Relational Being sheds critical light on a number of defining features of SATM and argues for an educational and organizational future that looks quite different.If we take seriously Gergen’s argument that “the future well-being of the planet depends significantly on the extent to which we can nourish and protect not individuals, or even groups, but the generative processes of relating,” then there is a good case for rethinking the norms of SATM and taking a more relational approach – and this case is even stronger given that SATM is usually presented (and funded) as a field that prioritizes the social over the musical. The “social” in SATM has tended to be ambiguous and loosely defined, but in the field’s largest programs, it has revolved around ideas of correction and mobility, both of which are individualizing processes. Gergen’s book encourages us to reimagine this work – and turbocharge its social potential – by placing relational being at its heart.
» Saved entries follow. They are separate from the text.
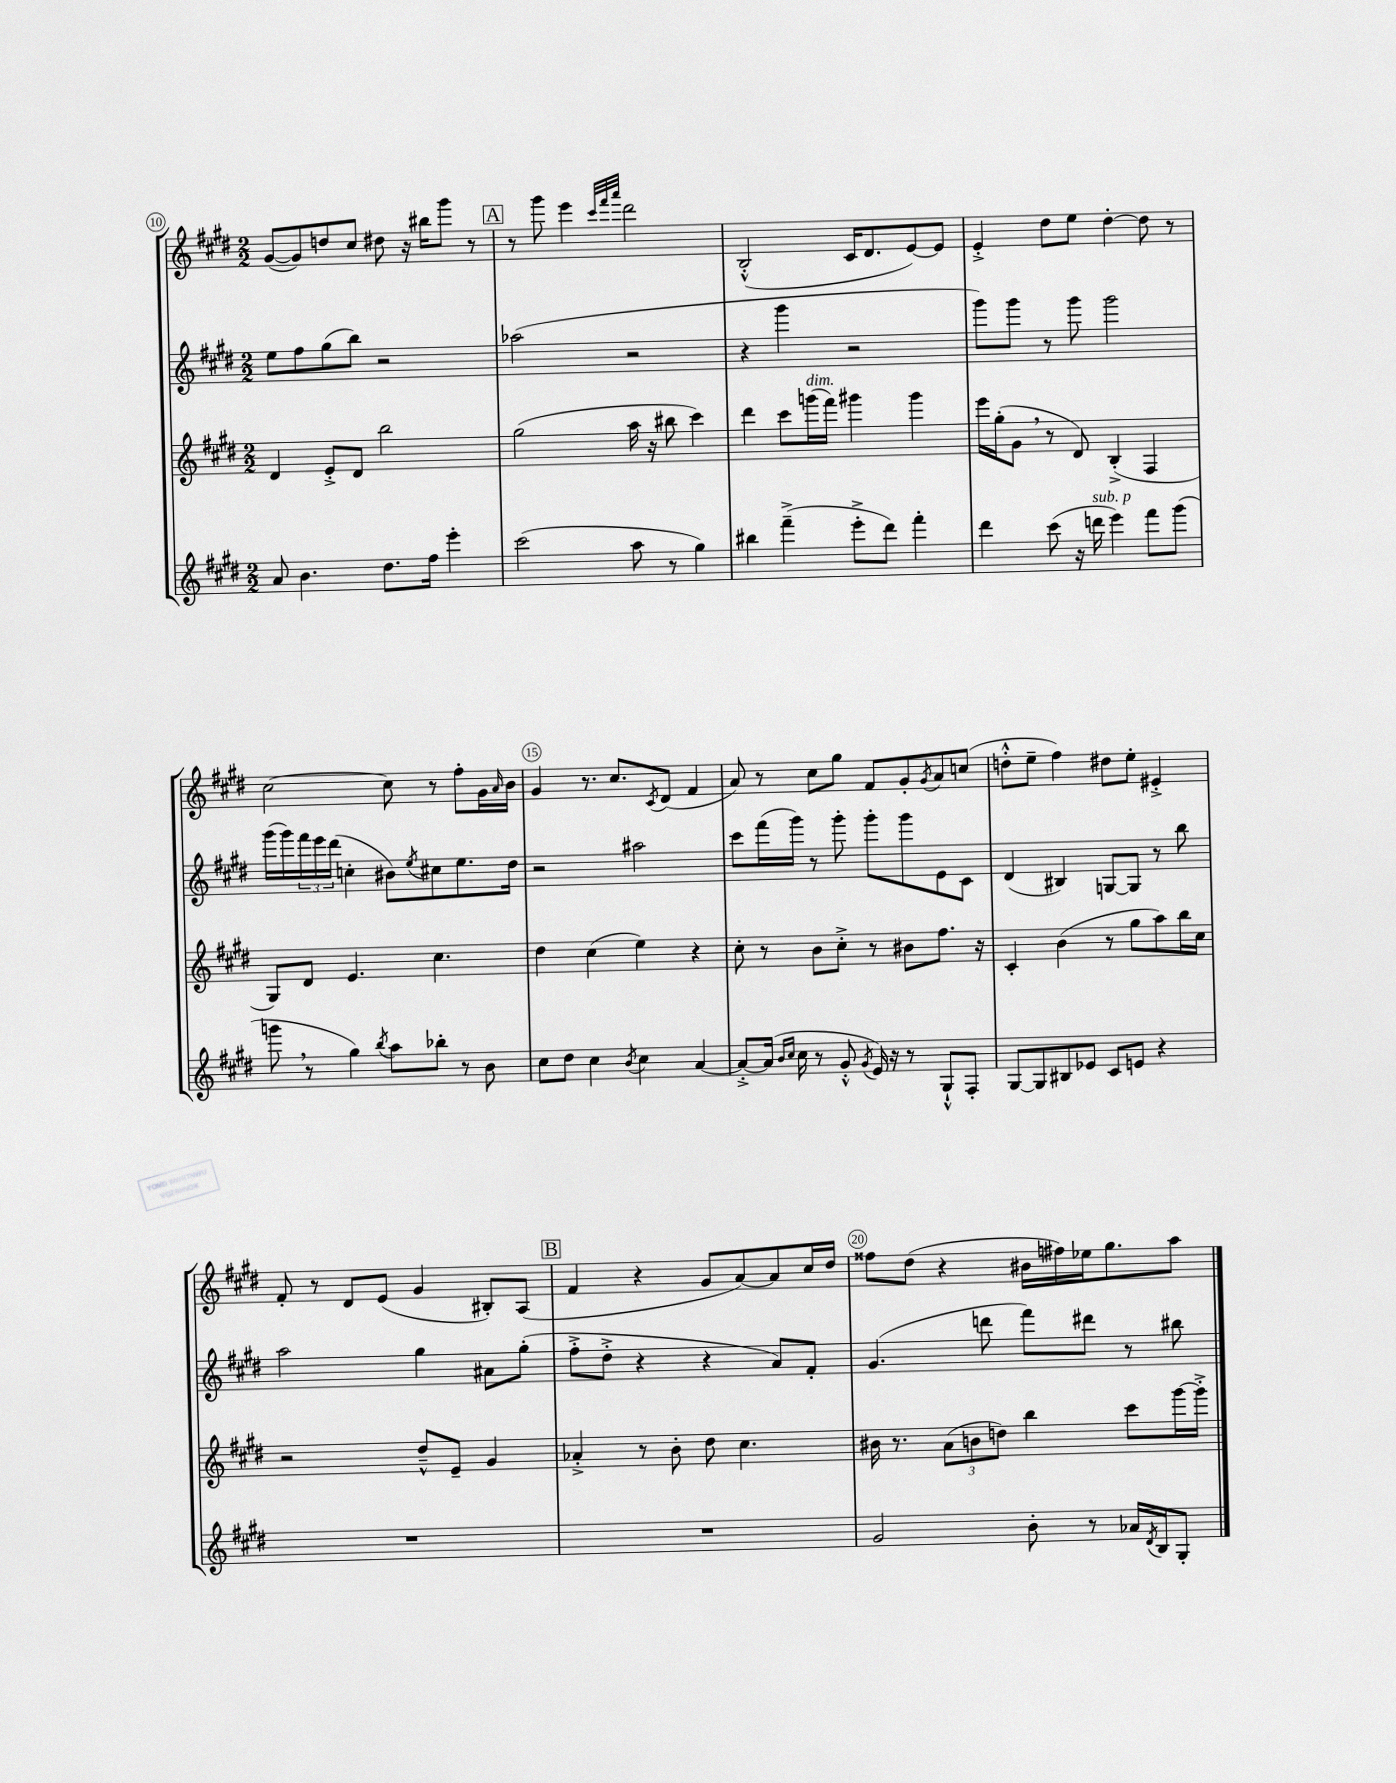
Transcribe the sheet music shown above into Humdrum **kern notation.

**kern	**kern	**kern	**kern
*staff4	*staff3	*staff2	*staff1
*clefG2	*clefG2	*clefG2	*clefG2
*k[f#c#g#d#]	*k[f#c#g#d#]	*k[f#c#g#d#]	*k[f#c#g#d#]
*M2/2	*M2/2	*M2/2	*M2/2
8a	4d#	8ee	([8g#
4.b	.	8ff#	8g#])
.	8e'^	(8gg#	8dd
.	8d#	8bb)	8cc#
8.dd#	2bb	2r	8dd#
.	.	.	16r
16ff#	.	.	16bb#
4eee'	.	.	8ggg#
.	.	.	8r
=	=	=	=
(2ccc#	(2gg#	(2aa-	8r
.	.	.	8ggg#
.	.	.	4eee
.	.	.	32qqccc#
.	.	.	32qqfff#
.	.	.	32qqaaa
8aa	16aa	2r	2ddd#
.	16r	.	.
8r	8bb#	.	.
4gg#)	4ccc#)	.	.
=	=	=	=
4bb#	4ddd#	4r	(2B'^^
(4fff#~^	8ccc#	4ggg#	.
.	(16ggg	.	.
.	16fff#)	.	.
8eee'^	4ggg#	2r	16c#
.	.	.	8.d#
8ddd#)	.	.	.
4fff#'	4ggg#	.	[8e)
.	.	.	8e]
=	=	=	=
4ddd#	16eee	8ggg#)	4e'^
.	(16gg#'	.	.
.	8g#	8ggg#	.
(8ccc#	8r	8r	8dd#
16r	8d#)	8ggg#	8ee
16ddd	.	.	.
4eee)	(4B'^	2ggg#	[4dd#'
8fff#	4F#	.	8dd#]
(8ggg#	.	.	8r
=	=	=	=
8ggg	8G#)	(16ggg#	[2cc#
.	.	16ggg#)	.
8r	8d#	24fff#	.
.	.	24eee	.
.	.	(24ddd#	.
4gg#)	4.e	4cc'	.
8qbb	.	.	.
8aa	.	8b#)	8cc#]
.	.	8qee	.
8bb-'	4.cc#	8cc#	8r
8r	.	8.ee	8ff#'
8b	.	.	16g#
.	.	.	16qqa
.	.	16dd#	16b
=	=	=	=
8cc#	4dd#	2r	4g#
8dd#	.	.	.
4cc#	(4cc#	.	8.r
.	.	.	8.cc#
8qb	.	.	.
4cc#	4ee)	2aa#	.
.	.	.	8qc#
.	.	.	(8d#
[4a	4r	.	4f#
=	=	=	=
8a'^_	8cc#'	8ccc#	8a)
(16a]	8r	(16fff#	8r
16qqb	.	.	.
16qqcc#	.	.	.
16cc#	.	16ggg#)	.
8r	8b	8r	8cc#
8g#'^^	8cc#'^	8ggg#'	8gg#
8qg#	.	.	.
16e)	8r	8ggg#'	8f#
16r	.	.	.
8r	8b#	8ggg#	8g#'
.	.	.	8qg#
8G#`^^	8.ff#	8e	8a
8F#'	.	8c#	(8cc
.	16r	.	.
=	=	=	=
[8G#	4c#'	(4d#	8dd'^^
8G#]	.	.	8ee~
8B#	(4b	4B#)	4ff#)
8e-	.	.	.
8c#	8r	[8G	8dd#
8e	8gg#	8G]	8ee'
4r	8aa)	8r	4e#'^
.	16bb	8bb	.
.	16cc#	.	.
=	=	=	=
1r	2r	2aa	8f#'
.	.	.	8r
.	.	.	8d#
.	.	.	(8e
.	8dd#~^^	4gg#	4g#
.	8e~	.	.
.	4g#	8a#	8B#')
.	.	(8gg#'	(8A
=	=	=	=
1r	4a-'^	8ff#'^	4f#
.	.	8dd#'^	.
.	8r	4r	4r
.	8b'	.	.
.	8dd#	4r	8g#
.	4.cc#	.	[8a)
.	.	8a)	8a]
.	.	8f#'	16cc#
.	.	.	16dd#
=	=	=	=
2g#	16b#	(4.g#	8ff##
.	8.r	.	.
.	.	.	(8dd#
.	(12a	.	4r
.	12b	.	.
.	.	8ddd	.
.	12dd)	.	.
8b'	4bb	8fff#)	16b#
.	.	.	16ff#)
8r	.	8ddd#	16ee-
.	.	.	8.gg#
16a-	8ccc#	8r	.
8qd#	.	.	.
16B	.	.	.
8G#'	[16ggg#	8bb#	8aa
.	16ggg#'^]	.	.
==	==	==	==
*-	*-	*-	*-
A relational approach would entail something quite different. It would make relationship the highest priority, and technical training would be secondary – of interest mainly insofar as it bolstered the former. More attention would be paid to the quality of the relationships formed than to the quality of the sounds produced. It would emphasize community development over individual career trajectories. (Note that this is a question of rebalancing, not eliminating concern with sounds, technique, or careers.)

A genre-agnostic method might be advantageous. As Gergen writes: “To nourish relational process among students is to bring multiple worlds into coordination, and to replace divisive hierarchies with mutual appreciation. Students also acquire potentials to become border-crossers in an ever-splintering world of meaning.” There is no room here for a classical music superiority complex or a demonization of reggaetón, both of which are quite common in this field. Relational being requires fostering openness, tolerance, and empathy towards musical differences, rather than solidifying social separation around genre allegiances.

It would make sense for the field to give much more priority to musical traditions and formats in which the relational plays a more important part than in large ensembles and classical training. Informal and non-formal music education, small ensembles, and Indigenous and Afro-diasporic traditions hold more potential for nourishing “collaborative skills for worlds to come.” To take just one of many possible examples, the Brazilian circle-song method Música do Círculo prioritizes the relational in practice as well as theory; there is no obvious individual path or application of the method; it only works collectively, it only works when good relationships are forged, and when good relationships are forged it works.

Would such a thing be possible in SATM? My most recent book revolves around this question so I won’t go into it here, but in short, I would say a cautious yes. “Education in a relational key” – notions such as the dialogic classroom, collaborative creation, and service learning – will by now be familiar to many progressive music educators, so a shift is not beyond the bounds of reason. Reform is possible and desirable, as the history of the Red and some other SATM programs reveals; the main impediment is a continued allegiance to the field’s traditions and dominant model – the “bounded being” of Sistema – rather than the impossibility of doing things differently.

Relational Being is a call to arms and a manifesto for a different way of being, acting, and organizing. In my view, it is one that those interested in music, education, and social change should not ignore.